● PROBLEM STATEMENT: Looking at the listing, state how many of its lines contain the string "delle". Write only the number.

● DATA SECTION:
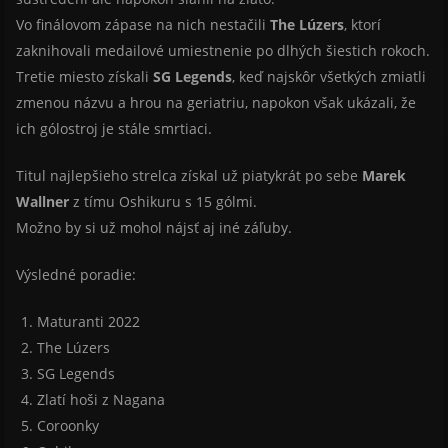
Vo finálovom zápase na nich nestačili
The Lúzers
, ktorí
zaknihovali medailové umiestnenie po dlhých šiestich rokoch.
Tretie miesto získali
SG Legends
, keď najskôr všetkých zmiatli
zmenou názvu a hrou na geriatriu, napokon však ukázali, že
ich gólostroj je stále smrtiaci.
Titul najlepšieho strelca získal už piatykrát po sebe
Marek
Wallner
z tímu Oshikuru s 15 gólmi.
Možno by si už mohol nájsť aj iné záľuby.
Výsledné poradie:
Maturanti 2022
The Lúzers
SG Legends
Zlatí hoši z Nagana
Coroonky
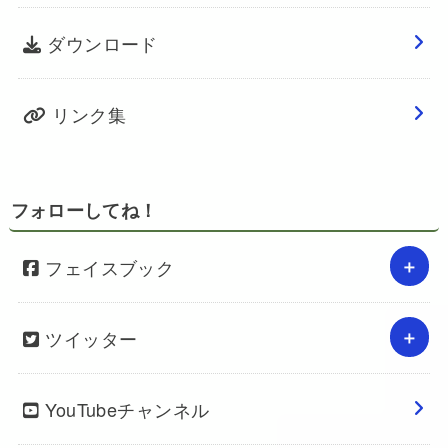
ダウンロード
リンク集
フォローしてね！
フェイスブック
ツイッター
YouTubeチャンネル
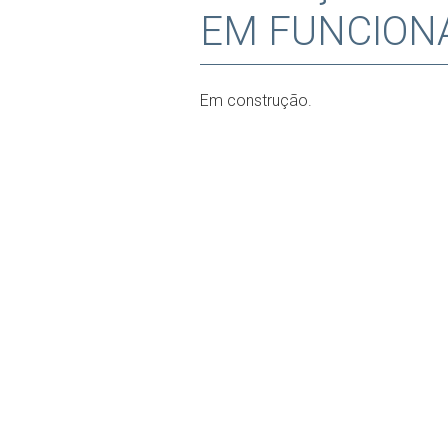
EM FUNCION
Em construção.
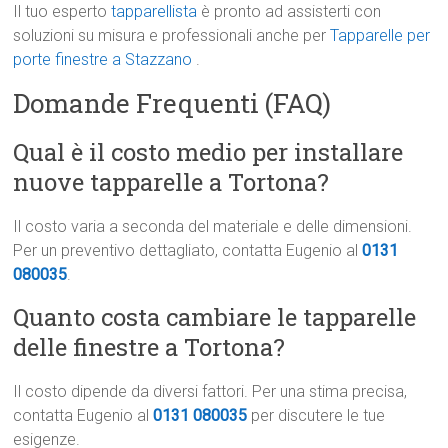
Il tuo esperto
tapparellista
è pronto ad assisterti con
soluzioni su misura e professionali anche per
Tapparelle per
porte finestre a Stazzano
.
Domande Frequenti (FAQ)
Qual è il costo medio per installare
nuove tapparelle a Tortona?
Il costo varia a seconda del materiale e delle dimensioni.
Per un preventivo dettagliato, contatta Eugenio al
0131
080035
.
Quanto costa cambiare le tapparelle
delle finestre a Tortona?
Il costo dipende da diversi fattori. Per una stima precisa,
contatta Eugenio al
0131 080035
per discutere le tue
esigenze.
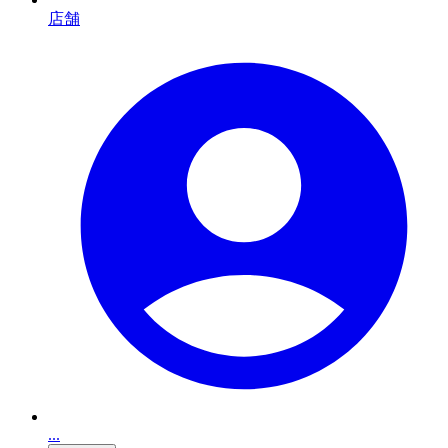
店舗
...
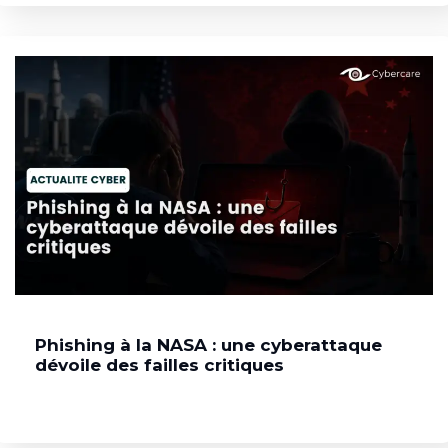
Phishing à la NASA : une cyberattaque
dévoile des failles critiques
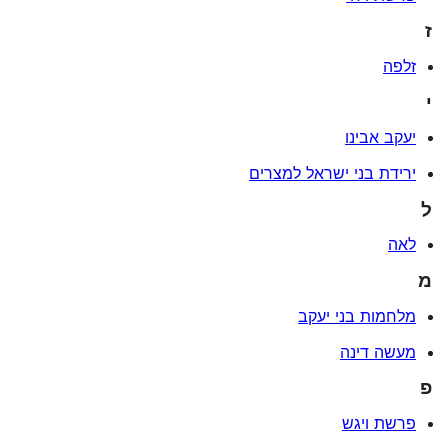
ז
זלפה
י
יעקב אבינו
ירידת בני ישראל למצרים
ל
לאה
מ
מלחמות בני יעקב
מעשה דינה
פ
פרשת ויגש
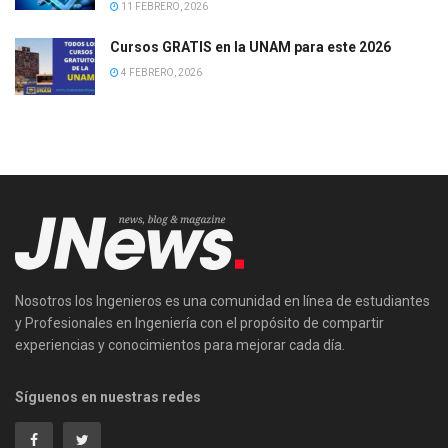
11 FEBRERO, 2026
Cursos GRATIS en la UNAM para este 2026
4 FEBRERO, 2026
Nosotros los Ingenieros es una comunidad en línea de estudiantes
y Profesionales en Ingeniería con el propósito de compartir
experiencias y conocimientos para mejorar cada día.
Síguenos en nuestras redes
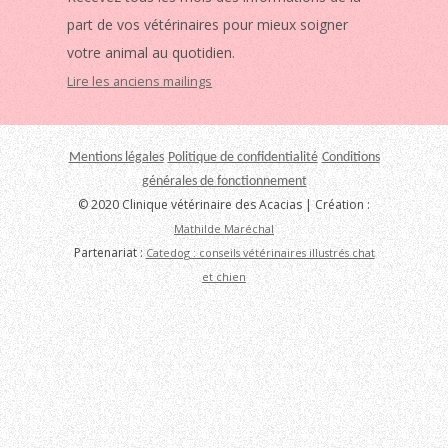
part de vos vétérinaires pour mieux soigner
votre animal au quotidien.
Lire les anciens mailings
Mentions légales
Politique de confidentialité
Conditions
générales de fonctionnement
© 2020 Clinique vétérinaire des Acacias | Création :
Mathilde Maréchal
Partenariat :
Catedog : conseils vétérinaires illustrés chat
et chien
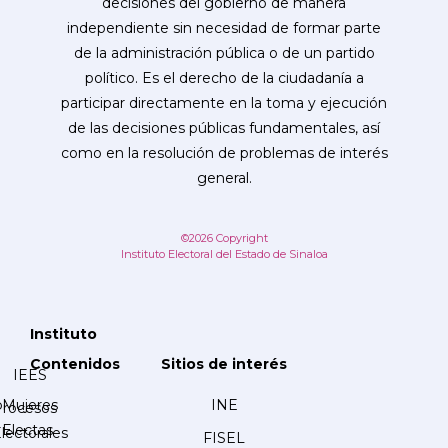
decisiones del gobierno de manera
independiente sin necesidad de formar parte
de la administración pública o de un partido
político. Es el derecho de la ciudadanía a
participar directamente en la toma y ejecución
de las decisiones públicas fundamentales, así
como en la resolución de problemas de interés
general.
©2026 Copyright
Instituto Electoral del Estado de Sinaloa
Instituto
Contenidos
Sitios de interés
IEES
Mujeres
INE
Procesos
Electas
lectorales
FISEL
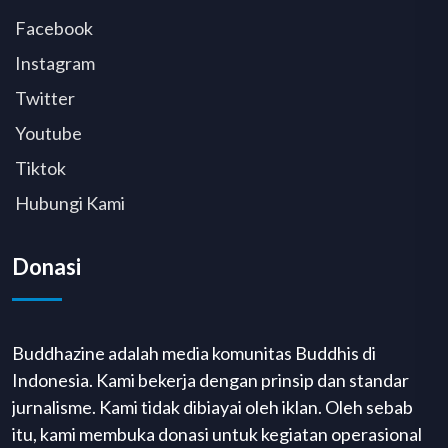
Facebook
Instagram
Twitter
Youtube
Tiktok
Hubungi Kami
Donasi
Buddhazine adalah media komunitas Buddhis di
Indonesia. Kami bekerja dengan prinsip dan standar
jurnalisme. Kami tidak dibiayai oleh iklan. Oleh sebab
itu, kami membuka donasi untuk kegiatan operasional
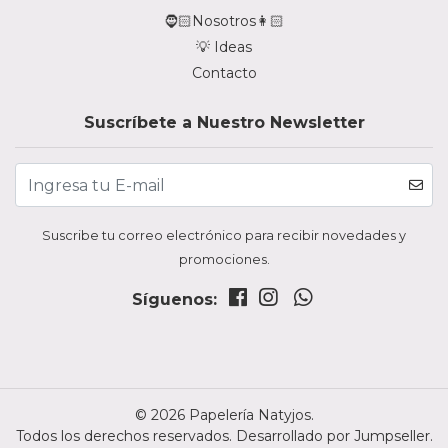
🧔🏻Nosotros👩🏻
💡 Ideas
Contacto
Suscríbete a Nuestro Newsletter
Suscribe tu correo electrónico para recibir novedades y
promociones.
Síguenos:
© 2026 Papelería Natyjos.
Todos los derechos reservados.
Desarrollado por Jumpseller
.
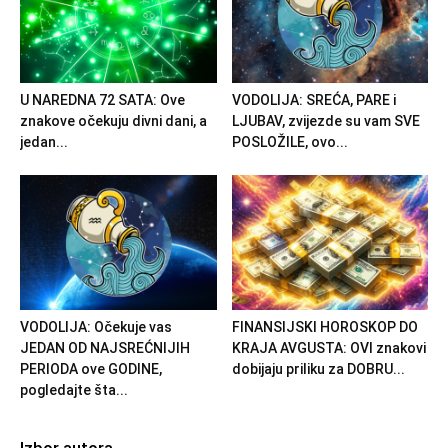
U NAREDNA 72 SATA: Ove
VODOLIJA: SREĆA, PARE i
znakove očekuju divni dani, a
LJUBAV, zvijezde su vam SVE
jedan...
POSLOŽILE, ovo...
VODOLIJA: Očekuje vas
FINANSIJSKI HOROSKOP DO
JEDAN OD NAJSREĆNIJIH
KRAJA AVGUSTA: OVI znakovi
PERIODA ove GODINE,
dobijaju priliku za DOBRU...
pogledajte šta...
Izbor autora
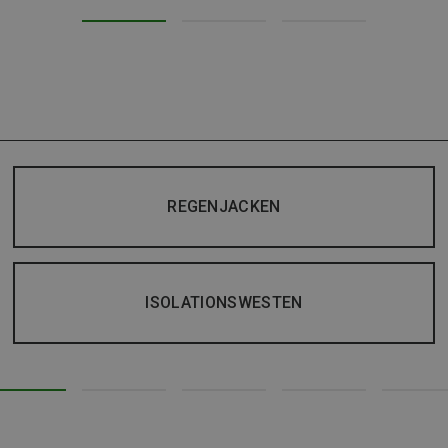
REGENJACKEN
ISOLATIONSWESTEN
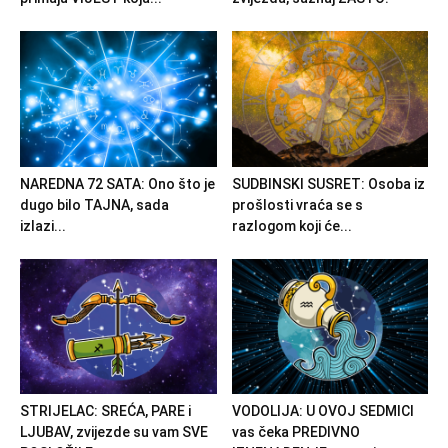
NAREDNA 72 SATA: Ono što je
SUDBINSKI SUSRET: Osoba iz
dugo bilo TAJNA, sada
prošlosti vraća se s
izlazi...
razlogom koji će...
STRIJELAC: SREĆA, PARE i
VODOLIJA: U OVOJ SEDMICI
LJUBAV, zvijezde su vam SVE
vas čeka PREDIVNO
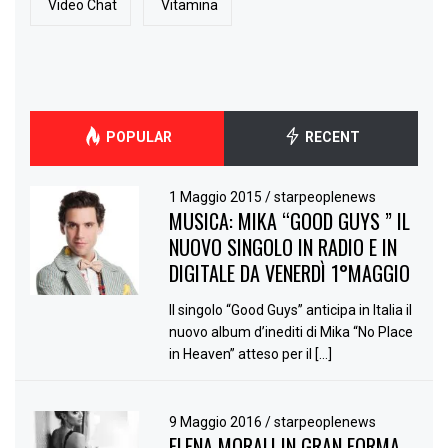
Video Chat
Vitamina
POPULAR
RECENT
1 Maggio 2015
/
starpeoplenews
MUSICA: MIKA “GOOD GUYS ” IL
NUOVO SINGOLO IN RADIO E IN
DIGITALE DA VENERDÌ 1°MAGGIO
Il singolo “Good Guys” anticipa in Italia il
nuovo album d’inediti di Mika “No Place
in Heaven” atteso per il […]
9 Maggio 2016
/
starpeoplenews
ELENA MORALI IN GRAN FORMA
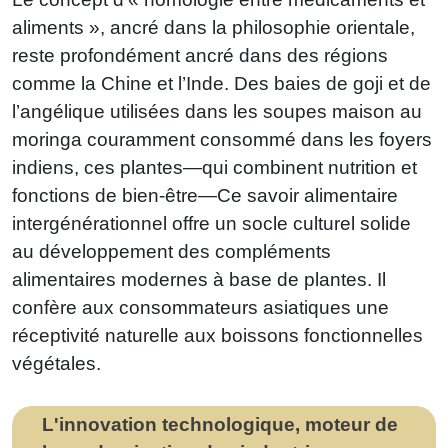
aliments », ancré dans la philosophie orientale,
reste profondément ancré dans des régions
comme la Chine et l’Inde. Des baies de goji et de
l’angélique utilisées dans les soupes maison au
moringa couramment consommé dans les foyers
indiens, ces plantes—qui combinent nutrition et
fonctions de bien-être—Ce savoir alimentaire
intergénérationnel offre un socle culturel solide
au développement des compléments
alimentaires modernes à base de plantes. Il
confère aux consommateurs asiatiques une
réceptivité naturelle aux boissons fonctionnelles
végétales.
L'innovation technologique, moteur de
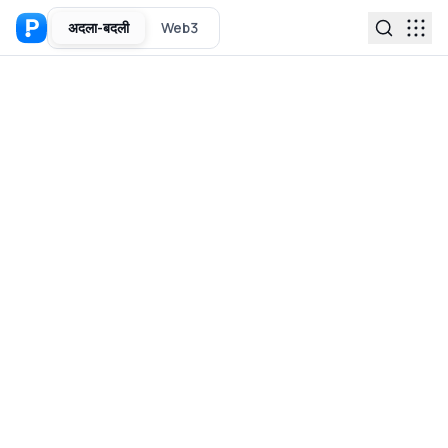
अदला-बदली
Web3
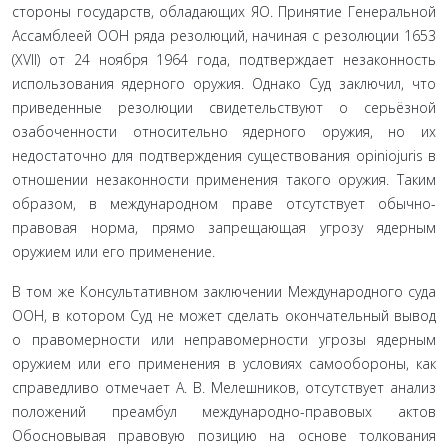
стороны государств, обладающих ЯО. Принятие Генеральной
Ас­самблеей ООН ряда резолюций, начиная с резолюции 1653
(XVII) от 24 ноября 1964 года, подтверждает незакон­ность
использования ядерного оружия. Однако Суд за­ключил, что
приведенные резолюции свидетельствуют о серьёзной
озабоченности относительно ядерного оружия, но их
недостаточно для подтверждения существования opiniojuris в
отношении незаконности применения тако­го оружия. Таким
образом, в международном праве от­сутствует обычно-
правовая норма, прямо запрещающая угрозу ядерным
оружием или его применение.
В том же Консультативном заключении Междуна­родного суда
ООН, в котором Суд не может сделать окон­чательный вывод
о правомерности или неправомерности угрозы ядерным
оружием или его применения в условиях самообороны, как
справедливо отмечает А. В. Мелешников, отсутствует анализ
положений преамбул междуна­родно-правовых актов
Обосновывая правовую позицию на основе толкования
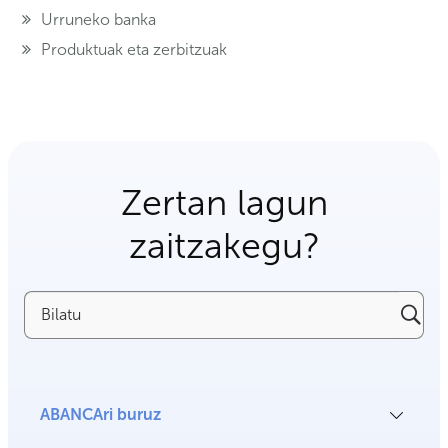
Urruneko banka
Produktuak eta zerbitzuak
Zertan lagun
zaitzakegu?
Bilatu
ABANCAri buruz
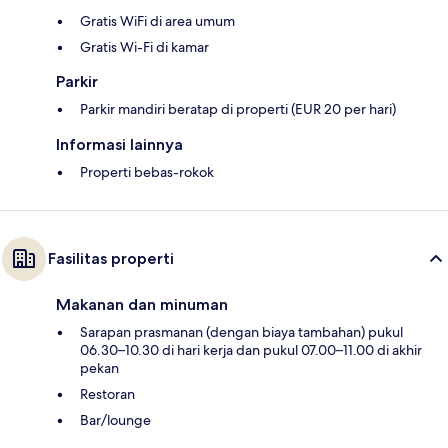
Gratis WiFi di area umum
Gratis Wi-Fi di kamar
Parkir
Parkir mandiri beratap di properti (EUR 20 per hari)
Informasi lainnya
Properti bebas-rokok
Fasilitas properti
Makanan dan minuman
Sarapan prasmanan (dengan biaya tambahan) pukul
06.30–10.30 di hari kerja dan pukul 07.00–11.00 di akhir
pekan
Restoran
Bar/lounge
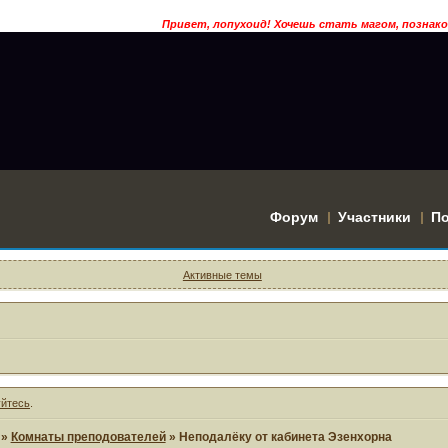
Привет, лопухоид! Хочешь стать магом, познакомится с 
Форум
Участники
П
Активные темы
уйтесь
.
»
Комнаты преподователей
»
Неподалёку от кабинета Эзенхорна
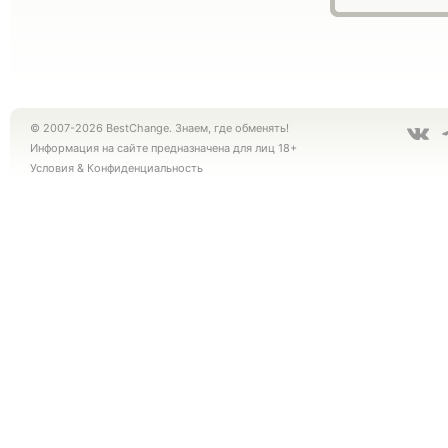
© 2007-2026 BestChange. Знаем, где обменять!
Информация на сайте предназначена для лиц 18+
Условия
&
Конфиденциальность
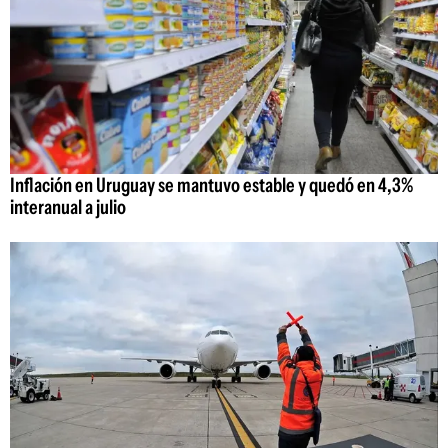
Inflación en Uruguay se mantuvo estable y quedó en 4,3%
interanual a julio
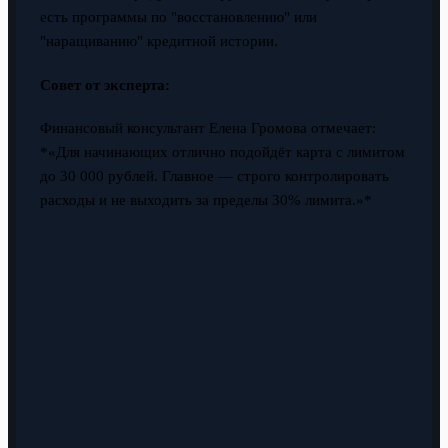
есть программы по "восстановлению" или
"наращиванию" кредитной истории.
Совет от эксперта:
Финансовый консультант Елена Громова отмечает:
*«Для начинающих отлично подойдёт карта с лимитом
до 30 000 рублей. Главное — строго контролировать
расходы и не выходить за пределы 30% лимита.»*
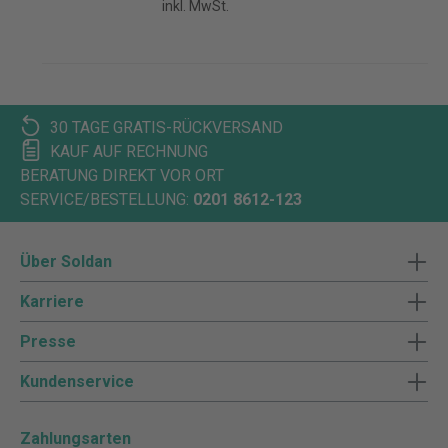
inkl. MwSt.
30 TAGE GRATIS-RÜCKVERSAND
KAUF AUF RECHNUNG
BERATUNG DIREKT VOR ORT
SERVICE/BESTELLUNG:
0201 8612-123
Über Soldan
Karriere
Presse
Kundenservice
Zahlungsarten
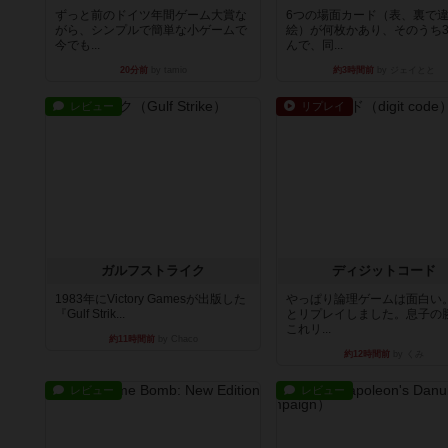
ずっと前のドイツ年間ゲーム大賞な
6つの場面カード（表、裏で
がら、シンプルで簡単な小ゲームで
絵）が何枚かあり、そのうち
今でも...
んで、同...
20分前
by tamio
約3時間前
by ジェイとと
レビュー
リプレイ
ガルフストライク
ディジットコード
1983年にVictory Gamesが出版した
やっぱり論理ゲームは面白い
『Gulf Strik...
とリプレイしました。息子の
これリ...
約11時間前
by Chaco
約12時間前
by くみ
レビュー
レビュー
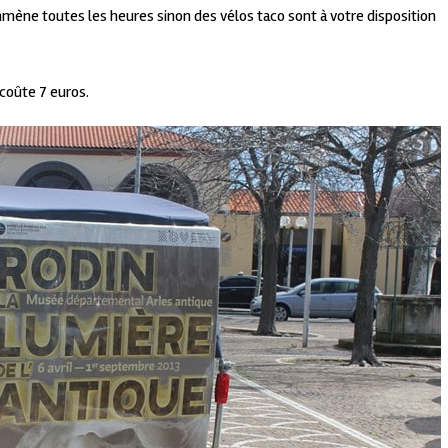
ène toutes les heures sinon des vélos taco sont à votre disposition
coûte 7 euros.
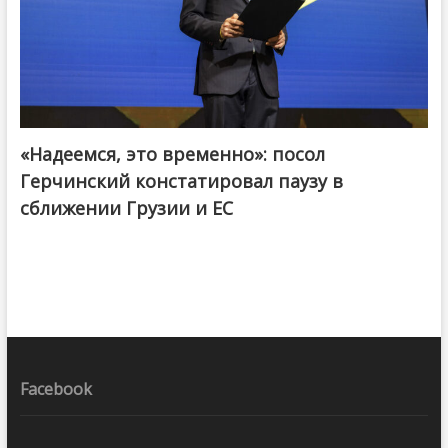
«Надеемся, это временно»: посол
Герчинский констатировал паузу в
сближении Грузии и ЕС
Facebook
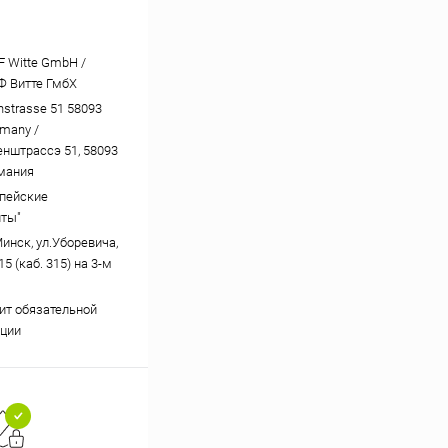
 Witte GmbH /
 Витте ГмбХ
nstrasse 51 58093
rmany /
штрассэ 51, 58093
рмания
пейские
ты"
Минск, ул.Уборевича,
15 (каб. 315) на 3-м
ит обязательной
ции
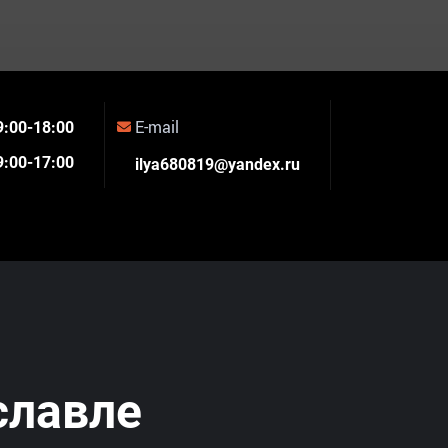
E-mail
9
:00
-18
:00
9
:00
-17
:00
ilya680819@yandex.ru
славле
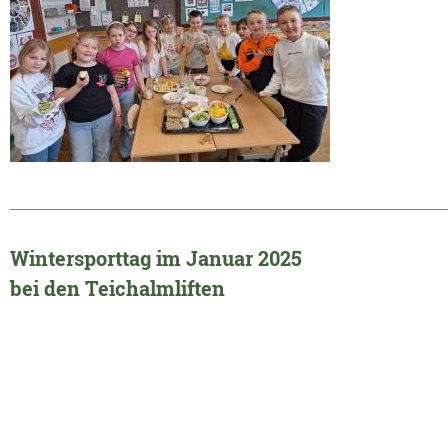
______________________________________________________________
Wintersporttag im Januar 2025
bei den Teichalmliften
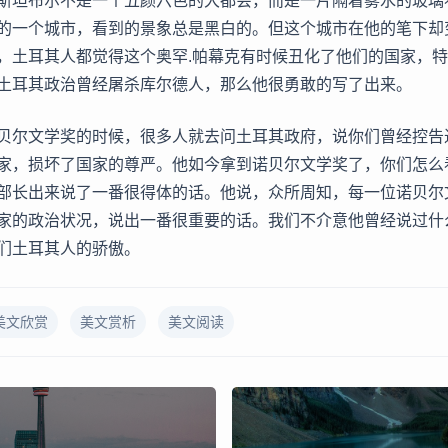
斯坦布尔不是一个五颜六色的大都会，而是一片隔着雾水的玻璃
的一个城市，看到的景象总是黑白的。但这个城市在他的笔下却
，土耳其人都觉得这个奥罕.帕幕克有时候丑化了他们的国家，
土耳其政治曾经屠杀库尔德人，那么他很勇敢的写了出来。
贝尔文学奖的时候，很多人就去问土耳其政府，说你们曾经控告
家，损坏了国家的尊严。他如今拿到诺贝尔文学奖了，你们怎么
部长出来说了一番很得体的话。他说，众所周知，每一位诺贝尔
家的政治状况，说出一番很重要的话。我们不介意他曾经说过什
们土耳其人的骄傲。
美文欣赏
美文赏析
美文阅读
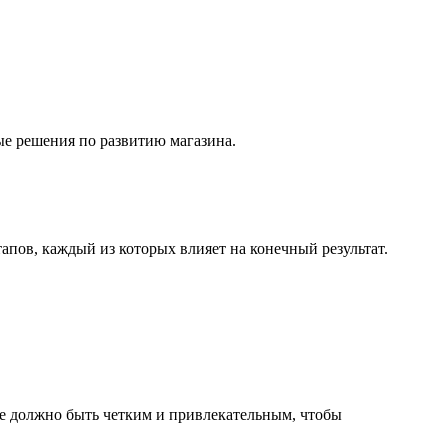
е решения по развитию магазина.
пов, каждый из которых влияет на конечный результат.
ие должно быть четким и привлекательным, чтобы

● WRITTEN ANSWER: 2